Sungguh tersimpan dalam renyah tawa dan rengekan tak jelas itu, peran-peran peradaban yang sudah ditakdirkan Allah padanya. Tidak ada peran buruk yang Allah takdirkan bagi manusia, kecuali manusia merubahnya. Maka sentuhlah dengan lembut, belailah dengan sholawat, haluskan akhlak kita di hadapan mereka, jangan lukai jiwanya karena akan membuat luka peran peradabannyanya kelak.

Jiwa-jiwa yang berperan memuliakan manusia dan alam berangkat dari fitrah dan karakter yang dimuliakan tumbuhnya. Sungguh BERHASIL mereka yang memahaminya.

Kita-kita yang diberi amanah merawat fitrah anak-anak kita, tidak perlu dilebihi dan jangan dikurangi sedikitpun. Jangan ceroboh, ingat bahwa mereka, adalah khalifah di muka bumi, hanya bentuknya dan ukurannya masih kecil saja. 

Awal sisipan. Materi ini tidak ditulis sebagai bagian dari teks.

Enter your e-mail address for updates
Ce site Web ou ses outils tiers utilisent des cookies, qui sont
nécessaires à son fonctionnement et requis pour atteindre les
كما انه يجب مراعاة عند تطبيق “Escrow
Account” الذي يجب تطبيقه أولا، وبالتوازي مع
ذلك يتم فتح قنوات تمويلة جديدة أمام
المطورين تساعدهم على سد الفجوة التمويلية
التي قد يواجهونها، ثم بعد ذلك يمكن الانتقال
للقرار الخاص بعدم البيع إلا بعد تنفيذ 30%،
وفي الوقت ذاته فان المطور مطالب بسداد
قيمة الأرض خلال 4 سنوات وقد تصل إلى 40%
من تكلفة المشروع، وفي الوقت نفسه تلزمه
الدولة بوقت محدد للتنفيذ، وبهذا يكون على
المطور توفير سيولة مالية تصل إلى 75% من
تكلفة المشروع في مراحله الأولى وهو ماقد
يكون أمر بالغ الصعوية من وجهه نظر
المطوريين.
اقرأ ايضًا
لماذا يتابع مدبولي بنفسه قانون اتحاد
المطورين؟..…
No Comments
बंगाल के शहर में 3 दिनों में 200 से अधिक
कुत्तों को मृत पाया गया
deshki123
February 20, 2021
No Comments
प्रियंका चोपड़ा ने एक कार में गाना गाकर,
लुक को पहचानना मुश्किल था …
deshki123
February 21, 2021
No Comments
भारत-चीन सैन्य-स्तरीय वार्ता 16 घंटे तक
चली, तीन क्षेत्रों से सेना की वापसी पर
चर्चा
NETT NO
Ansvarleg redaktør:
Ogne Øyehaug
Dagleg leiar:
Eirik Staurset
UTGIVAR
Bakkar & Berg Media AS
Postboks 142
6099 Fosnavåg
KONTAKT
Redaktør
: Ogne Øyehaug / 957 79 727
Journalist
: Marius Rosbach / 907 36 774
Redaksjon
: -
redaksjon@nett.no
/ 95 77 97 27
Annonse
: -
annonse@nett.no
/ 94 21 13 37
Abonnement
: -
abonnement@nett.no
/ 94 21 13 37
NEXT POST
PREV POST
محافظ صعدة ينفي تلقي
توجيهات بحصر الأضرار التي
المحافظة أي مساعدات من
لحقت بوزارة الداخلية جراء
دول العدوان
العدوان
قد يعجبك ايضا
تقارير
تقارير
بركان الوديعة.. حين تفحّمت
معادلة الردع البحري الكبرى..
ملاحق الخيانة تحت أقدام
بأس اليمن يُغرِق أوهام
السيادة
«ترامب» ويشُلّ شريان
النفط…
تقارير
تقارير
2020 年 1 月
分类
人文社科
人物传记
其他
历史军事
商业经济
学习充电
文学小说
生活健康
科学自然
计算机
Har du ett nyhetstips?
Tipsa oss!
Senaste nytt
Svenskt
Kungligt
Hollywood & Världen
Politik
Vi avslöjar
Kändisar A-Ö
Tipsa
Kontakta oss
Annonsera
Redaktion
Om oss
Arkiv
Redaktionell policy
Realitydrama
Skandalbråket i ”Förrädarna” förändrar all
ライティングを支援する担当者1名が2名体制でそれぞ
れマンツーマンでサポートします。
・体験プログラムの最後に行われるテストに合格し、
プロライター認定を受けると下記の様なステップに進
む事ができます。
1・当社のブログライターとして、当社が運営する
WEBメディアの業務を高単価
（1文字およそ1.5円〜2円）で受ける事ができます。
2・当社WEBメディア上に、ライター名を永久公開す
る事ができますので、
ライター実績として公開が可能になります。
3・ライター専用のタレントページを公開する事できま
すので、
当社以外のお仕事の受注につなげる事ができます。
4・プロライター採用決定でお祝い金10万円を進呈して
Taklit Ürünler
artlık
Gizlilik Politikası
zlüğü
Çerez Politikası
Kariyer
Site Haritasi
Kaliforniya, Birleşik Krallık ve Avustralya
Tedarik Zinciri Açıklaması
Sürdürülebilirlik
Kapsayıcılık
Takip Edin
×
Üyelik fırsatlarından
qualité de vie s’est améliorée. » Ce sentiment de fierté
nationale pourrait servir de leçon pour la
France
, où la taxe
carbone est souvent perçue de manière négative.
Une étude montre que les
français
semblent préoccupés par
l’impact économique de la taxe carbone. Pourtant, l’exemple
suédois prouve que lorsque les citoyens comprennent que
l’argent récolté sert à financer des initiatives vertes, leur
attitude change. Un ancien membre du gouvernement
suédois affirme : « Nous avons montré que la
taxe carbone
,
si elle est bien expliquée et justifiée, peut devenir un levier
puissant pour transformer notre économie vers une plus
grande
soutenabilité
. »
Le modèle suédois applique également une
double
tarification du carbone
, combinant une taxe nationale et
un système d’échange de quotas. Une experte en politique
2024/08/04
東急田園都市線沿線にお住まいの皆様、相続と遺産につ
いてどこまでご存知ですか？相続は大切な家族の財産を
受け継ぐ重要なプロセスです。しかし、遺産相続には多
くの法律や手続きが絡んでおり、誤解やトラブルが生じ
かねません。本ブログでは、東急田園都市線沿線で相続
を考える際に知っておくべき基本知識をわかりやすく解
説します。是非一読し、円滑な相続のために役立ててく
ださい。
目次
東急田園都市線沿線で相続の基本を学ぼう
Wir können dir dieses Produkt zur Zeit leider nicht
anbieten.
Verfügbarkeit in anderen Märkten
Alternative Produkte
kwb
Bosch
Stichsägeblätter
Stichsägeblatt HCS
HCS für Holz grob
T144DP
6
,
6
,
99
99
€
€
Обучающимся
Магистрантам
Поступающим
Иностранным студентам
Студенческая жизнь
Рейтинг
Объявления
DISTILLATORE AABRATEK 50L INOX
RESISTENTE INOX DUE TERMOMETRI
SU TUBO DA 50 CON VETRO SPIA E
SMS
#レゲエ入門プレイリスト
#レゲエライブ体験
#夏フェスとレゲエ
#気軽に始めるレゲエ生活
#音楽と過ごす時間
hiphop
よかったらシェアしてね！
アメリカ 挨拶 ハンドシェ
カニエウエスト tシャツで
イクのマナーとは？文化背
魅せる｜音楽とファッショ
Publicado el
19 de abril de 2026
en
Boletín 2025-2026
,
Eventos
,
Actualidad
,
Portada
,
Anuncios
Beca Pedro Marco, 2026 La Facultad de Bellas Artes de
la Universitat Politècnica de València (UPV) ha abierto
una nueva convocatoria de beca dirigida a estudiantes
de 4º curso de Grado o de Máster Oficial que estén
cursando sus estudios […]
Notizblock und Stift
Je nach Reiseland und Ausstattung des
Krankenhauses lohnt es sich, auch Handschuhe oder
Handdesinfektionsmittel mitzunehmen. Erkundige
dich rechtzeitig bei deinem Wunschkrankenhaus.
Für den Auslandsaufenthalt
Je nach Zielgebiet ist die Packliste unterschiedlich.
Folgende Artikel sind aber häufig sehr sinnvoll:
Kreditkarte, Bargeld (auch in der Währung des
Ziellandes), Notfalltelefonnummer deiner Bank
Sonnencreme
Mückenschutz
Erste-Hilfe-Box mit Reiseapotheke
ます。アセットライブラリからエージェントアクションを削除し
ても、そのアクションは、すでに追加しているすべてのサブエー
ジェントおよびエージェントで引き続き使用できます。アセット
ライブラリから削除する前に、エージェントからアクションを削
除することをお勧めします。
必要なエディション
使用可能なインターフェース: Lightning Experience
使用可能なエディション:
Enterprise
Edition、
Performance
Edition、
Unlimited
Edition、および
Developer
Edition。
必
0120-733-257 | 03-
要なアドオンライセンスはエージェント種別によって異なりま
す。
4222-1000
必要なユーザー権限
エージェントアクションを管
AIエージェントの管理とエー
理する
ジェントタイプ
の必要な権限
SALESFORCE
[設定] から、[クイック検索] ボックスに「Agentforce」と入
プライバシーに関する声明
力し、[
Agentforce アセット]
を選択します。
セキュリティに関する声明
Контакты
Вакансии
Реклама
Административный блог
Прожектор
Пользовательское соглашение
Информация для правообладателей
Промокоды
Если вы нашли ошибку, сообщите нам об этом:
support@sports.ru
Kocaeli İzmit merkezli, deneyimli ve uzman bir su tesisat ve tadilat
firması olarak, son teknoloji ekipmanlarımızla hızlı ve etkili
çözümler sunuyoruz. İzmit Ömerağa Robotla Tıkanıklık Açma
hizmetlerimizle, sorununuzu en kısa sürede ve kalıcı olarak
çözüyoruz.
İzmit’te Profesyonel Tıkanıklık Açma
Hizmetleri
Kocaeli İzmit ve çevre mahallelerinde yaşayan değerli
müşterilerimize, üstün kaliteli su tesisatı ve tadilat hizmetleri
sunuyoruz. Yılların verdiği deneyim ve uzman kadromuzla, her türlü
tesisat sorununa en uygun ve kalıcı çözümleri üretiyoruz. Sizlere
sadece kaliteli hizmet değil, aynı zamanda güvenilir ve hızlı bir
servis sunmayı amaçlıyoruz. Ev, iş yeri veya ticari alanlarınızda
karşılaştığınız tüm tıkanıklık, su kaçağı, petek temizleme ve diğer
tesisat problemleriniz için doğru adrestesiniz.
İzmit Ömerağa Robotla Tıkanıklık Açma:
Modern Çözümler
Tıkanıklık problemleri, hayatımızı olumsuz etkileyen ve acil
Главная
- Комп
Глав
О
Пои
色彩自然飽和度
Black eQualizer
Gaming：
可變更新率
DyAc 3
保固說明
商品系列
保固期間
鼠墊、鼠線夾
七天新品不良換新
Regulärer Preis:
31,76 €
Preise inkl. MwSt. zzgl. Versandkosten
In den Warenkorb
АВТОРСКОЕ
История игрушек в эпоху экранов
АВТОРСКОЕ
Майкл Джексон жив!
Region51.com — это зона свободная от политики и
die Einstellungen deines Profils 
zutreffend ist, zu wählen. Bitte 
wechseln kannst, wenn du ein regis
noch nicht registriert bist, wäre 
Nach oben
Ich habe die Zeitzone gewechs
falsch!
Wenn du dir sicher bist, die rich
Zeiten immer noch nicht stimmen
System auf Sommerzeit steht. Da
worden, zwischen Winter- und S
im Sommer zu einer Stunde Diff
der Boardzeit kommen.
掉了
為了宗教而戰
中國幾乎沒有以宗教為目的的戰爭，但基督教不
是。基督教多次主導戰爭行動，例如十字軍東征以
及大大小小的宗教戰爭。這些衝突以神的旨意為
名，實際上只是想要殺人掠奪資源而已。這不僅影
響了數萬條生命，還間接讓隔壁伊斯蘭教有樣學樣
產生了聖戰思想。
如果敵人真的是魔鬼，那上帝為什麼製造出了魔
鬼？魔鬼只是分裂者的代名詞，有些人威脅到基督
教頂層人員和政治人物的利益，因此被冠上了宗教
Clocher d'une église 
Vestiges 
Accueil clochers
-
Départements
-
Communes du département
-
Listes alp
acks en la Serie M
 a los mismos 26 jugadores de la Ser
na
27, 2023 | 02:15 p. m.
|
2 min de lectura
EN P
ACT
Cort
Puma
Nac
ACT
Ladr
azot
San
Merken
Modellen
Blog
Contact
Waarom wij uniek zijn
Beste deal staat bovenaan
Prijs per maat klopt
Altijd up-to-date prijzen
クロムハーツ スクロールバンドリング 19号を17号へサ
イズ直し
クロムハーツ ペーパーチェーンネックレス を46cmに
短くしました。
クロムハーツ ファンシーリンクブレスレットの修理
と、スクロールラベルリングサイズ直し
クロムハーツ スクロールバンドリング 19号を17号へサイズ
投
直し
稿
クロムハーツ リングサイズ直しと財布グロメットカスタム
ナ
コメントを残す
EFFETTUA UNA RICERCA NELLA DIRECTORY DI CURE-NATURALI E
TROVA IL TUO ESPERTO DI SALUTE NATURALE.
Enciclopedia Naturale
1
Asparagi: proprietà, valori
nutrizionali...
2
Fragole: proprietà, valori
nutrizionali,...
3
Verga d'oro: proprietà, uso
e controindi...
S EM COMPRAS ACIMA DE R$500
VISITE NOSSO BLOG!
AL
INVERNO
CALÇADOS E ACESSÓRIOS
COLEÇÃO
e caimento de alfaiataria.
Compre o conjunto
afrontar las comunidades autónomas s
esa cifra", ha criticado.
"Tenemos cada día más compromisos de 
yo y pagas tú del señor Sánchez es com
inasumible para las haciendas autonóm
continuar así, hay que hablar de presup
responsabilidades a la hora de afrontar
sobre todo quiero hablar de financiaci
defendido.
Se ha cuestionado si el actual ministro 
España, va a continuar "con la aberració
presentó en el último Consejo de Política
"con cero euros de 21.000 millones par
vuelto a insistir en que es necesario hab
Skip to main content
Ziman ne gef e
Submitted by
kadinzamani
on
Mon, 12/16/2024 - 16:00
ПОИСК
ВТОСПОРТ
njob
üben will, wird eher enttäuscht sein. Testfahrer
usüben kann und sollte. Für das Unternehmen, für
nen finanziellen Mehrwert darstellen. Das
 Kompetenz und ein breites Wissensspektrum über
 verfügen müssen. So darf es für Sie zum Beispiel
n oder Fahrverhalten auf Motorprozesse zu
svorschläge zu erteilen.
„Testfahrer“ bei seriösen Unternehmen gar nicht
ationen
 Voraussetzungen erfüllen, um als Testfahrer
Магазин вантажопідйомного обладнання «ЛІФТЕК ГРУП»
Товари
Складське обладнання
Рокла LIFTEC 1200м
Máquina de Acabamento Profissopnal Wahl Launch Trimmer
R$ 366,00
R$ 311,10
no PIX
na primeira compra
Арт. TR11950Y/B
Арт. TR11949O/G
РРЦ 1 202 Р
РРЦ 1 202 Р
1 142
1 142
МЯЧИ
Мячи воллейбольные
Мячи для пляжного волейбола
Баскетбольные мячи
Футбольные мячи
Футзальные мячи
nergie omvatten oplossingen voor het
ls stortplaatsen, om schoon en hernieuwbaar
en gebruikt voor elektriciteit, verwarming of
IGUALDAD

Maka rawatlah fitrahnya, karena fitrahnya seperti benih yang perlu disirami dengan kasih sayang, penuh dekapan cinta, konsistensi yang berangkat dari kesyukuran, kesabaran dan optimisme sehingga benih itu akan tumbuh besar sebagai pohon yang kokoh (syajarotun thoyyibah), dimana dahan yang menaungi serta buah yang lezat dari pohon itu adalah peran guru peradabannya.

Sederhana merawatnya karena semuanya sudah ter-install, namun jika nafsu dan obsesi kita dominan maka urusannya bisa kacau dan bahaya. Kalau sudah paham maka hati-hatilah, pastikan kita selalu mengawalnya sampai menjelang usia balighnya. 

Ingatlah selalu bahwa Allah tidak akan memanggil mereka yang mampu, tetapi Allah akan memampukan mereka yang terpanggil. Maka, temanilah dan doronglah anak-anak kita untuk memenuhi panggilan Tuhannya, yaitu peran sebagai pengisi peradaban yang akan datang sesuai fitrahnya, maka Allah akan memampukan mereka. Penuhilah juga panggilan Allah kepada kita untuk mendidik mereka, maka yakinlah Allah akan memampukan kita.

#Salam sukses dari ayah ideologis anak-anak peradaban.